脇役一筋70年、2000本以上もの作品に出演し、テレビドラマ・映画で幅広い役柄を演じてきた俳優・織本順吉氏の“最晩年”に迫ったドキュメンタリー映画「うしろから撮るな 俳優織本順吉の人生」が、3月29日から公開されることが決定。あわせて、ポスタービジュアルと場面写真が披露された。
死の直前まで現役を貫き、92歳で亡くなった俳優・織本順吉氏。2000本以上ものTVドラマ・映画に出演し、地味だが情感あふれる脇役を演じ続けた。だがその裏では、家族と共に生きられない一面があった。
本作の監督を務めたのは、実の娘でもある中村結美。父へ、復讐心からカメラを向けた娘。老いて、体の自由が効かなくなり、セリフ覚えが覚束なくなり、感情を抑えることができず、家族相手に子どものように泣きわめく。
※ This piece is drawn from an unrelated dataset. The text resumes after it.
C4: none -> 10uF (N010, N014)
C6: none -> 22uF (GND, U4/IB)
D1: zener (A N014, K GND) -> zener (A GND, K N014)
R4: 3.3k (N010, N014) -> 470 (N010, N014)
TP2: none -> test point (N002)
そんな晩年の父を、娘の視点で赤裸々に撮り続けた4年間。それはカメラを挟んだ格闘であり、カメラを挟むことでようやく向き合えた父と娘の記録でもあった。
そして続けるうち、自らの業をさらけ出しているのは、撮られる父か、撮り続ける娘か、わからなくなっていった。「老いるとは何か? 家族とは何か? 生を全うするとは何か?」。誰もが抱えるこの命題に、父の死を通して向き合う“家族のドキュメンタリー”となっている。
「うしろから撮るな 俳優織本順吉の人生」は、3月29日から新宿K's cinemaほか全国順次公開。